Why sync ALL files every run (not just changed files)?#
Simpler and more reliable. Parsing GitHub’s changed-files list adds complexity and edge cases (renamed files, moved content). Syncing everything guarantees both nodes match Git — the whole point of eliminating drift. The full sync takes ~25 seconds for 4 site files + 1 snippet + Caddyfile.
Why reload backup node first?#
If the reload somehow breaks a node (despite validation passing), the backup node fails first while the master continues serving traffic. The keepalived VIP stays on the healthy master throughout.
Why Cloudflare Tunnel for the webhook?#
The Semaphore instance is behind NAT with no public IP. Cloudflare Tunnel provides a stable external endpoint (sema.<YOUR_DOMAIN>) that GitHub can reach, without opening firewall ports. The same tunnel already serves other homelab services.
Why a truncation guard?#
A previous outage was caused by deploying a truncated config file (incomplete SCP transfer). The playbook now rejects any site file smaller than 100 bytes — a legitimate Caddy config is never that small.
Trade-offs#
| Decision | Benefit | Cost |
|---|---|---|
| Full sync (not diff-based) | Zero drift guarantee | ~25s per run even for tiny changes |
| Webhook on all pushes to main | Simple setup | Triggers on non-Caddy changes too (playbook handles gracefully) |
| Rollback on ANY validation failure | Protects both nodes | Could rollback one node unnecessarily if only the other has issues |
| No approval gate | Instant deploys | Bad config deploys immediately (mitigated by validation + rollback) |
What I Learned#
Ansible self-referencing variables are a trap. Defining dry_run: "{{ dry_run | default(false) }}" in a vars: block causes an infinite template recursion when the variable isn’t passed. The fix: remove the definition entirely and inline | default(false) at every usage point. I hit this twice in the same playbook (first commit_sha, then dry_run).

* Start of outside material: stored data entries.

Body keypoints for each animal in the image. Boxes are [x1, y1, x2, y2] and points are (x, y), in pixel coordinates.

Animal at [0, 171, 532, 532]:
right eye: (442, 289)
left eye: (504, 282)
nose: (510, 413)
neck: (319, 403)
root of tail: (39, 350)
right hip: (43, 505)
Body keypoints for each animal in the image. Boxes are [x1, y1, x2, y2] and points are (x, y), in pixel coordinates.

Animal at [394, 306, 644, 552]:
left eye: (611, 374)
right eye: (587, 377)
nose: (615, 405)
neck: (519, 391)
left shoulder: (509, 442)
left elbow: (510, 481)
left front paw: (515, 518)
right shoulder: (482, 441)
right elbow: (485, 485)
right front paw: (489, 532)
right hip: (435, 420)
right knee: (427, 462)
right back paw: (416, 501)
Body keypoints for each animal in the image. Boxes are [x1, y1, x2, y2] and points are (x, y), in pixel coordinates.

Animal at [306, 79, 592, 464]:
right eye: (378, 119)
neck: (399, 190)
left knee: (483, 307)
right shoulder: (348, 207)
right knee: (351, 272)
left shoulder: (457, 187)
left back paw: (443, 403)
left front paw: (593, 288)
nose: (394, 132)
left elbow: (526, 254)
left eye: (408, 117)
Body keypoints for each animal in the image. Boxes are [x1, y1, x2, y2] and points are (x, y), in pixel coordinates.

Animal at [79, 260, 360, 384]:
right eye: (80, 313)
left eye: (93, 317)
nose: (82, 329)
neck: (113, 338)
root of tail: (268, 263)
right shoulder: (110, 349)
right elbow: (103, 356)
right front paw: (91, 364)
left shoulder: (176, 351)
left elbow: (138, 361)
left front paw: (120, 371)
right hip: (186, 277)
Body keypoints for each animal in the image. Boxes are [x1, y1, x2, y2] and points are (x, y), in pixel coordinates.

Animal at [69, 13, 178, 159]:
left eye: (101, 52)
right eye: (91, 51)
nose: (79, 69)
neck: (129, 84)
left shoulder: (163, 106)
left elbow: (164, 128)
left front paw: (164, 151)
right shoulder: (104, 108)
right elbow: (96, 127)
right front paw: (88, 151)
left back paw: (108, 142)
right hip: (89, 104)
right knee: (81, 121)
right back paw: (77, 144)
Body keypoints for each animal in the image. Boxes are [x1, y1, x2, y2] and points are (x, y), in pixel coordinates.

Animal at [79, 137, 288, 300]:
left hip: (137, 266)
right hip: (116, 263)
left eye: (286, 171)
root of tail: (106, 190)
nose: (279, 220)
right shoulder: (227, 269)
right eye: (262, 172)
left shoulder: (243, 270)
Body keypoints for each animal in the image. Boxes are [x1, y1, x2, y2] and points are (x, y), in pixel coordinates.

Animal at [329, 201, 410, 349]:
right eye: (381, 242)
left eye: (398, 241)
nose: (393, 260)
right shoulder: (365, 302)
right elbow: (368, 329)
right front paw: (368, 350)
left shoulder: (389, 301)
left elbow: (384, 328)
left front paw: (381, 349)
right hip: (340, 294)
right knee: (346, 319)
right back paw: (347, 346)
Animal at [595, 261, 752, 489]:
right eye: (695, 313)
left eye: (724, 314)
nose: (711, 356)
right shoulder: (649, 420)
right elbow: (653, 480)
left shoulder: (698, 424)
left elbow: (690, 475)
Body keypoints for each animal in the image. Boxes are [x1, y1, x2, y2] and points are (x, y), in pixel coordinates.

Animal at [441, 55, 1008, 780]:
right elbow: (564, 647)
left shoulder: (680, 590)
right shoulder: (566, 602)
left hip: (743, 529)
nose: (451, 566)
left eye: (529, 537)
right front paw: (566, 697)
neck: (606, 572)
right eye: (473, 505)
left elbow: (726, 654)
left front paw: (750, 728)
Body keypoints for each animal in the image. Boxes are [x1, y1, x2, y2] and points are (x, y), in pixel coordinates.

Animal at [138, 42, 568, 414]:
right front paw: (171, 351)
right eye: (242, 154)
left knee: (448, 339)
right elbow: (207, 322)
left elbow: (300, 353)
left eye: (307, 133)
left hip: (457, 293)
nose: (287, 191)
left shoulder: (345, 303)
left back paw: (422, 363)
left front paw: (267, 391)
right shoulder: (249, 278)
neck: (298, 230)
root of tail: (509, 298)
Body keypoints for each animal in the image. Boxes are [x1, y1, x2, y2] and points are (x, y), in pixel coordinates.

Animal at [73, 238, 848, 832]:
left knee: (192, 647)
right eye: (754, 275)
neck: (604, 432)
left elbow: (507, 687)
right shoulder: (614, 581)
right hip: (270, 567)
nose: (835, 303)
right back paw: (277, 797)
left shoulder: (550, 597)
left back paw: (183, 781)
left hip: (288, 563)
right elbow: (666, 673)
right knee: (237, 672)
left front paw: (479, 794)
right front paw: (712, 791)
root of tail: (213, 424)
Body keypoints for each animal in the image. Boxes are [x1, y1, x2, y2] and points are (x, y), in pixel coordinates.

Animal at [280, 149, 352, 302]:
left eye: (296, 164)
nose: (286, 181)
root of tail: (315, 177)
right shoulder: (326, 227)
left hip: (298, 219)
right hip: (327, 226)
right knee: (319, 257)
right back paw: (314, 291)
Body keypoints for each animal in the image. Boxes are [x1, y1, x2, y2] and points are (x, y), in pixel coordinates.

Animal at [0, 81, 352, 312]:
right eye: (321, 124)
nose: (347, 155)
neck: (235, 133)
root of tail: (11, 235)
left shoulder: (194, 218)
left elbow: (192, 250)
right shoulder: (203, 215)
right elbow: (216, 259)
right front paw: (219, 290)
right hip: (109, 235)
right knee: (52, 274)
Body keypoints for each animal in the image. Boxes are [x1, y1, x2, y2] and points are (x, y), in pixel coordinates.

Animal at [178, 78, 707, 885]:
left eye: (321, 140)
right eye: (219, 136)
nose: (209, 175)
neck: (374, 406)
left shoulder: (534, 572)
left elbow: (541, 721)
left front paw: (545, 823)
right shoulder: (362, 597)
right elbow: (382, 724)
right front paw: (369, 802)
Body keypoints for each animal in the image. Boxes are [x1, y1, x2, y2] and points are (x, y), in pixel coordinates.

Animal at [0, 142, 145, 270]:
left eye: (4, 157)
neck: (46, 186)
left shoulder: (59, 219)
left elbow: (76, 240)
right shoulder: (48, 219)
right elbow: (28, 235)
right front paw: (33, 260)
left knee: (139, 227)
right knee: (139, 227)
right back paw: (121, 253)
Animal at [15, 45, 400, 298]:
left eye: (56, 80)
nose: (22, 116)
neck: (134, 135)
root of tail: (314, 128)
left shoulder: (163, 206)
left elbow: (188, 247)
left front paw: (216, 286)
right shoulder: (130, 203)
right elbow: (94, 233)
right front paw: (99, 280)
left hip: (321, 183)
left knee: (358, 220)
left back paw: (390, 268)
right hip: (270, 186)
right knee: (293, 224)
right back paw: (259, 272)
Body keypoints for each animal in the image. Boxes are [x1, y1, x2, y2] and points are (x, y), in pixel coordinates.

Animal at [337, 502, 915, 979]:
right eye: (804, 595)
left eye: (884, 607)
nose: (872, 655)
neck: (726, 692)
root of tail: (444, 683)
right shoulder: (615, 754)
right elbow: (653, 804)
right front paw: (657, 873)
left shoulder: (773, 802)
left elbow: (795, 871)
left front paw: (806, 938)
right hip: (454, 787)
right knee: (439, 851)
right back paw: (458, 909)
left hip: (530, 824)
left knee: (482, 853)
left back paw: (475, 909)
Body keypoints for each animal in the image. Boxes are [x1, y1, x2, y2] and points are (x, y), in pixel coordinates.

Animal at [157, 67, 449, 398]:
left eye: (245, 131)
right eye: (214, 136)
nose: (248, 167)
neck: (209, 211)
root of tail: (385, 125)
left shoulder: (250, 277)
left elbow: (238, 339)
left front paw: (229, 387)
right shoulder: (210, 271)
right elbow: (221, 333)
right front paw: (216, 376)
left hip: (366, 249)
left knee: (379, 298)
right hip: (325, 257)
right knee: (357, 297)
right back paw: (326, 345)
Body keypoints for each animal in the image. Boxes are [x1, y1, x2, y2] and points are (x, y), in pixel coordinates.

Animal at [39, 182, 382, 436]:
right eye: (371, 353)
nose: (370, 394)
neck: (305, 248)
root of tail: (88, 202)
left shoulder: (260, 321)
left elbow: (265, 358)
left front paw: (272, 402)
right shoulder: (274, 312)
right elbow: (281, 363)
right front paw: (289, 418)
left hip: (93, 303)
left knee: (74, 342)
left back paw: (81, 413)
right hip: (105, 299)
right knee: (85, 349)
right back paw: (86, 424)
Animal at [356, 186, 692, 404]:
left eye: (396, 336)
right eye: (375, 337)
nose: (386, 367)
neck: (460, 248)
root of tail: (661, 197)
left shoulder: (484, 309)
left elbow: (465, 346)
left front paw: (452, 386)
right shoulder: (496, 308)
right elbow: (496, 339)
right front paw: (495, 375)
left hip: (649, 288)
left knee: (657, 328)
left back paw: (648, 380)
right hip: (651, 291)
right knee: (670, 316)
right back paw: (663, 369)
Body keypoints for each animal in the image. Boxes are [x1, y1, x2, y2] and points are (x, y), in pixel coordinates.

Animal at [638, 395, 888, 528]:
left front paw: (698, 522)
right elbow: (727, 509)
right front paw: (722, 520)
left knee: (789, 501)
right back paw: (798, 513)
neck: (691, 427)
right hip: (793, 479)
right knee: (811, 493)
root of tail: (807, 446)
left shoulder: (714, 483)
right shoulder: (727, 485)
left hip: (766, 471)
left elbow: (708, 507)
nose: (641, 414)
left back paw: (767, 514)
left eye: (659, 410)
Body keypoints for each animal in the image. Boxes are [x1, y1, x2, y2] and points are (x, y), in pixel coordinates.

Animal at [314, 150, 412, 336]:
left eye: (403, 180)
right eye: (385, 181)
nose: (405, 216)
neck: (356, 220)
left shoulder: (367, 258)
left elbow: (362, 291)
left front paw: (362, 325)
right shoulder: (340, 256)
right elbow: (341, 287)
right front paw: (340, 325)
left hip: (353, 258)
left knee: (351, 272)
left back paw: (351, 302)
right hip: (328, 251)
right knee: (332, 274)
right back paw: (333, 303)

Semaphore webhook endpoints use random aliases, not numeric IDs. The integration API creates an integration with a numeric ID, but the webhook receiver endpoint requires a separate alias object (/api/integrations/<random_string>). Without creating the alias, webhook deliveries return “no rows in result set.”
Cloudflare Tunnel public hostnames vs DNS records are different things. Adding a regular DNS A record for a service behind a tunnel doesn’t work — it resolves to your WAN IP, which has no port forwarding. The service must be added as a “Public Hostname” in the Cloudflare Zero Trust tunnel configuration, which routes through the tunnel’s encrypted connection.
Results#
- Before: Manual SCP to two nodes, prone to forgetting one. Multiple outages from config drift.
- After: Push to Git, both nodes update in ~25 seconds with validation and rollback safety.
- Pipeline verified: Two consecutive successful runs deploying real config changes through the full webhook chain.